Ernest Mandel foi um dos maiores teóricos marxistas da segunda metade do século XX e o principal dirigente da Quarta Internacional fundada por Leon Trotsky. Empenhou todo seu humanismo revolucionário, sua energia, seu conhecimento e sua vasta cultura a serviço da luta pelo socialismo com democracia e da construção do internacionalismo dos povos.
Nos tempos revolucionários de 1968, teve a honra de ter sua entrada proibida, ao mesmo tempo, nos Estados Unidos e na União Soviética, nos países do Leste Europeu e na França, Alemanha e Espanha, entre outros.
Mandel esteve várias vezes no Brasil nos anos 80 e 90, e contribuiu com sua imensa bagagem marxista revolucionária para os debates promovidos pelo Jornal Em Tempo e a construção da Tendência Democracia Socialista, sempre acompanhando com muito interesse o desenvolvimento da luta de classes no país, o surgimento da CUT e a construção do PT como partido socialista de massas.
Ernest Mandel foi o economista marxista mais importante das últimas décadas do século XX, autor de obras de referência como Tratado de Economia Marxista e Formação do Pensamento Econômico de Karl Marx nos anos 1960, e do clássico Capitalismo Tardio nos anos 1970, no qual previu o início da onda longa recessiva do capitalismo antes que isso fosse reconhecido por todo o mundo. Na década de 1980, publicou suas análises sobre As ondas longas do capitalismo e sobre O significado da Segunda Guerra Mundial. Nos anos 90 escreveu suas duas últimas obras de fôlego: Trotsky como alternativa; O poder e o dinheiro, esta, infelizmente, ainda inédita no Brasil.
Morreu há 15 anos, deixando importante legado para a organização internacional dos socialistas, base fundamental para a construção do socialismo no século XXI. Uma conjuntura política desafiadora, complexa, com uma diversidade de potenciais sujeitos políticos, que ele não viveu.

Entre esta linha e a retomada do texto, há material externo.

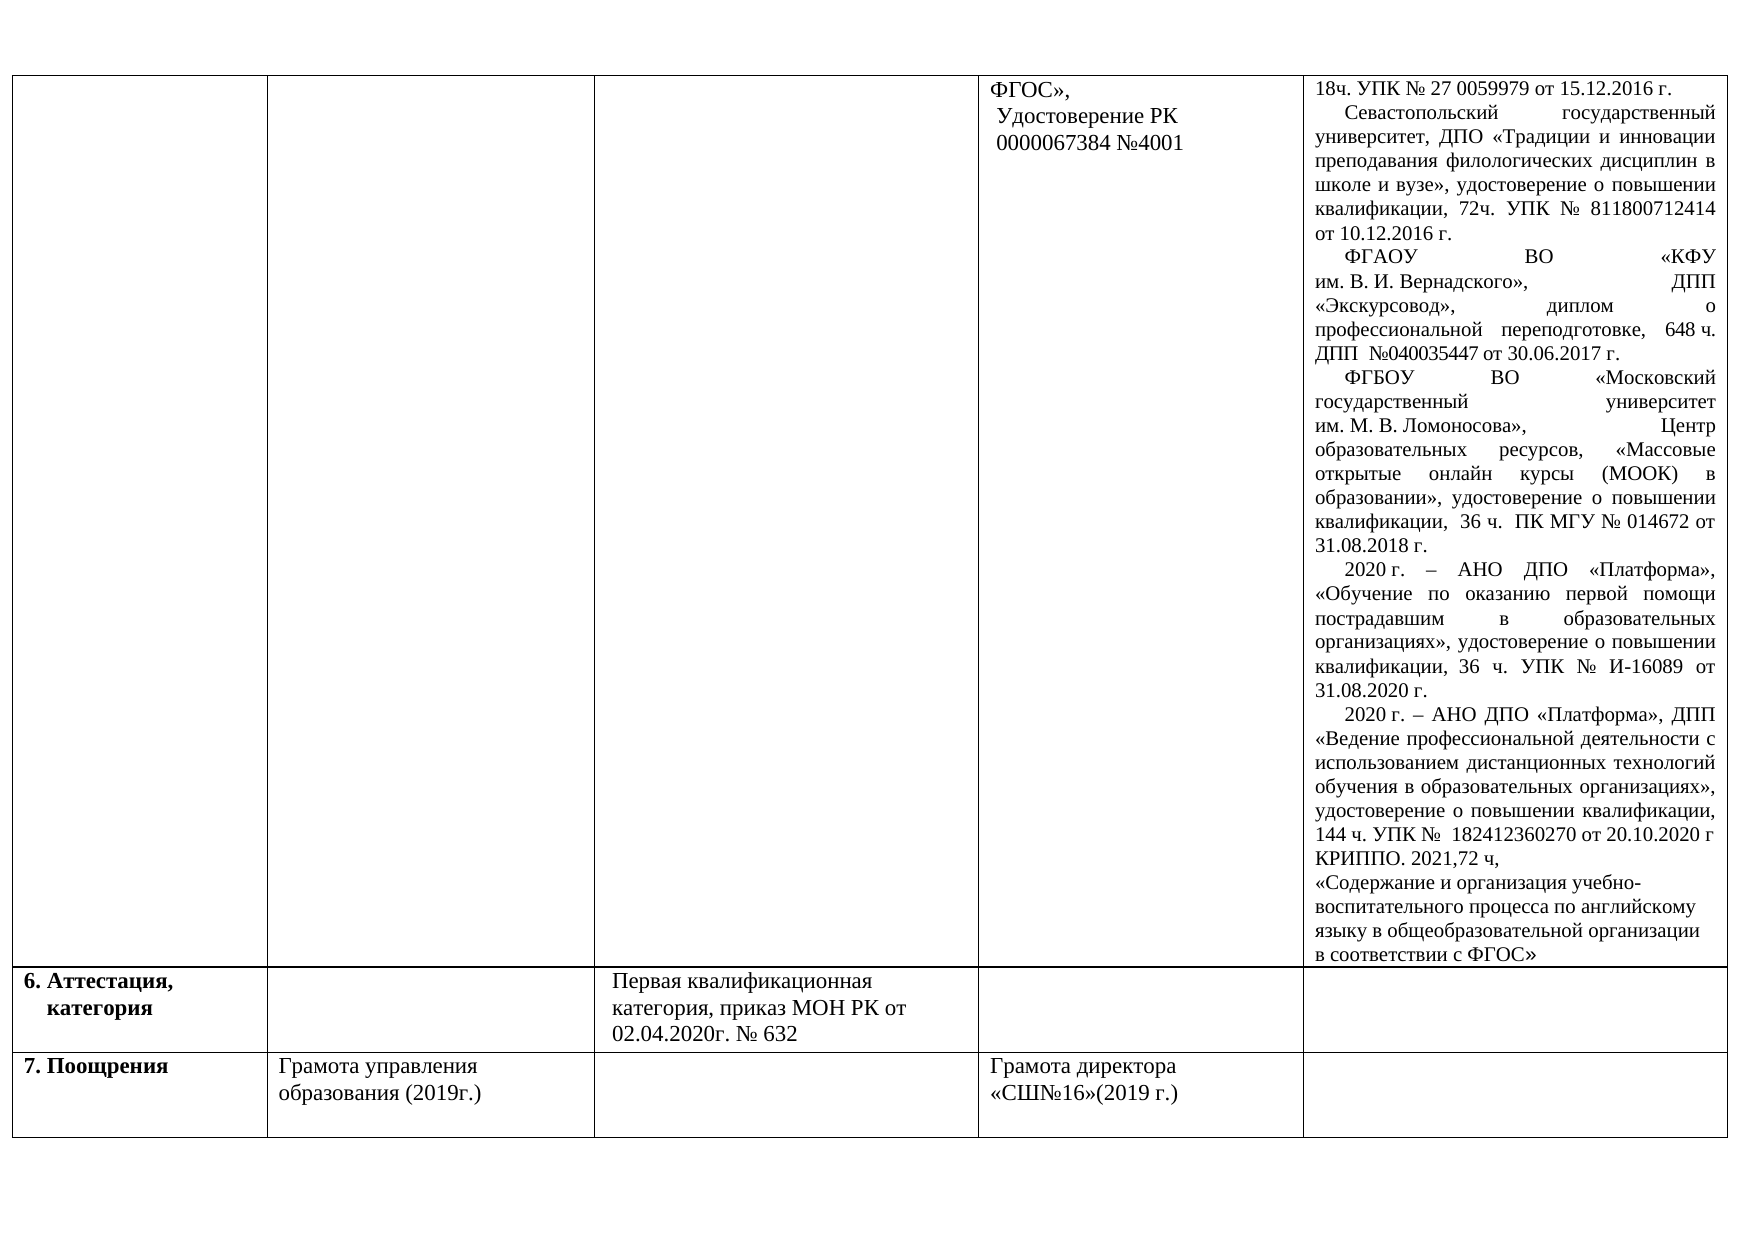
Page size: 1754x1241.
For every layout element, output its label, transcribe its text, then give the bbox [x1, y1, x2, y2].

table_cell Первая квалификационная категория, приказ МОН РК от 02.04.2020г. № 632 [595, 968, 978, 1052]
table_cell [979, 968, 1303, 1052]
table_cell [1304, 968, 1727, 1052]
table_cell 7. Поощрения [13, 1053, 267, 1137]
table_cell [595, 76, 978, 966]
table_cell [1304, 76, 1727, 966]
table_cell [595, 1053, 978, 1137]
table_cell [268, 76, 594, 966]
table_cell [1304, 1053, 1727, 1137]
table_cell 6. Аттестация, категория [13, 968, 267, 1052]
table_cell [13, 76, 267, 966]
table_cell [268, 968, 594, 1052]
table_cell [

Mas ajudou a preparar muitos e muitas para enfrentá-la.
Economia política e democracia socialista
Na cultura do marxismo da segunda metade do século XX, será difícil encontrar um autor como Ernest Mandel, que tenha, ao mesmo tempo, dado uma contribuição imprescindível à economia política e a uma teoria da transição democrática ao socialismo. Essa singularidade do marxismo crítico de Mandel certamente se relaciona com o caráter classicizante de sua reflexão, isto é, ao fato de ele dialogar diretamente com a obra de Marx, extraindo dela as fontes de sua renovação para a contemporaneidade.

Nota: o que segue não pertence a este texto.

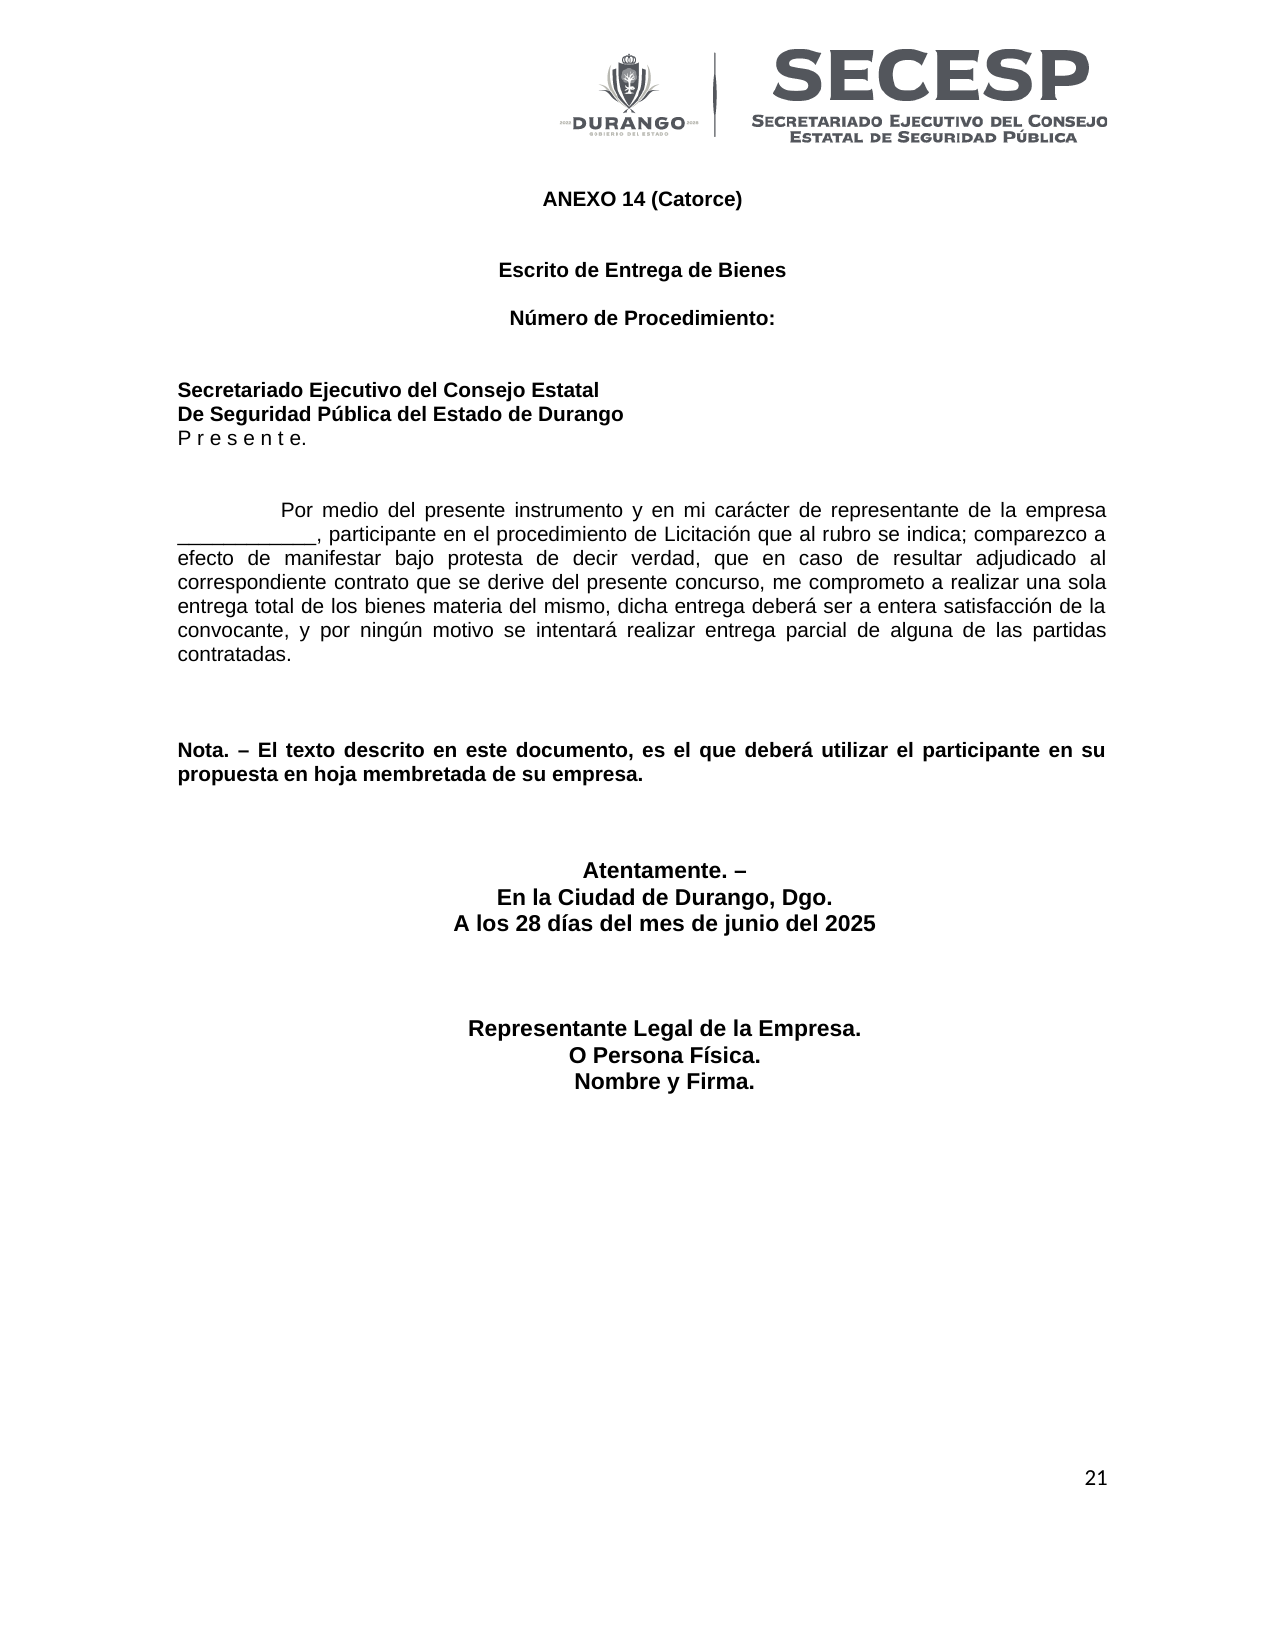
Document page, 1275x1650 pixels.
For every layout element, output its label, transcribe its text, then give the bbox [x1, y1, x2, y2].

text ANEXO 14 (Catorce) [177, 186, 1107, 210]
text Secretariado Ejecutivo del Consejo Estatal [177, 378, 1107, 402]
picture [553, 43, 1108, 164]
text P r e s e n t e. [177, 426, 1107, 450]
text A los 28 días del mes de junio del 2025 [222, 910, 1107, 936]
text Nombre y Firma. [222, 1068, 1107, 1094]
text Nota. – El texto descrito en este documento, es el que deberá utilizar el participante en su propuesta en hoja membretada de su empresa. [177, 737, 1107, 785]
text De Seguridad Pública del Estado de Durango [177, 402, 1107, 426]
text O Persona Física. [222, 1042, 1107, 1068]
text Representante Legal de la Empresa. [222, 1015, 1107, 1042]
text Escrito de Entrega de Bienes [177, 258, 1107, 282]
text Atentamente. – [222, 857, 1107, 884]
text Número de Procedimiento: [177, 306, 1107, 330]
text En la Ciudad de Durango, Dgo. [222, 884, 1107, 910]
text Por medio del presente instrumento y en mi carácter de representante de la empresa ____________, participante en el procedimiento de Licitación que al rubro se indica; comparezco a efecto de manifestar bajo protesta de decir verdad, que en caso de resultar adjudicado al correspondiente contrato que se derive del presente concurso, me comprometo a realizar una sola entrega total de los bienes materia del mismo, dicha entrega deberá ser a entera satisfacción de la convocante, y por ningún motivo se intentará realizar entrega parcial de alguna de las partidas contratadas. [177, 498, 1107, 666]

Esse sentido clássico do marxismo de Ernest Mandel revela-se principalmente na busca de uma visão de totalidade dinâmica do capitalismo, nela inserindo as perspectivas da emancipação. Isto é, nesse campo de reflexão há uma permanente recusa em separar a economia da política, fechando os espaços para um determinismo econômico, de um lado, e para um programa de emancipação sem bases sociais de sustentação, de outro.
No ensaio “Ernest Mandel e a crise do capitalismo tardio”, de Francisco Louçã, é esta primeira dimensão que vem à tona. A teoria de Mandel sobre os ciclos longos do capitalismo, segundo Louçã, teria repensado criticamente as contribuições de Rosa Luxemburgo, Hilferding, Grossmann e Boukharin, que ainda se assentavam na análise dos ciclos de reprodução de O Capital. Na perspectiva de Mandel, a teoria sem história é muda e a história sem teoria é cega. Daí a necessidade de repensar as ondas longas de desenvolvimento do capitalismo na “realidade histórica da onda longa (enquanto) totalidade integrada”, com particular atenção ao poder e aos novos modos de coordenação das economias e das sociedades.
Está ainda para ser escrita, em parte porque a própria cultura do socialismo democrático vive ainda um período de formação, a contribuição decisiva de Mandel para uma teoria da transição democrática ao socialismo. O documento “Democracia socialista e ditadura do proletariado”, no qual teve papel-chave, elabora pela primeira vez uma perspectiva revolucionária que pensa a transição ao socialismo com pleno pluralismo partidário e respeito aos direitos humanos. Em uma época na qual quem ainda mantinha a idéia de revolução, em geral, fechava-se aos valores da democracia, e quem se abria aos valores normativos da democracia tendia à social-democratização de suas perspectivas, tal unidade entre o valor da revolução e da democracia foi transcendente.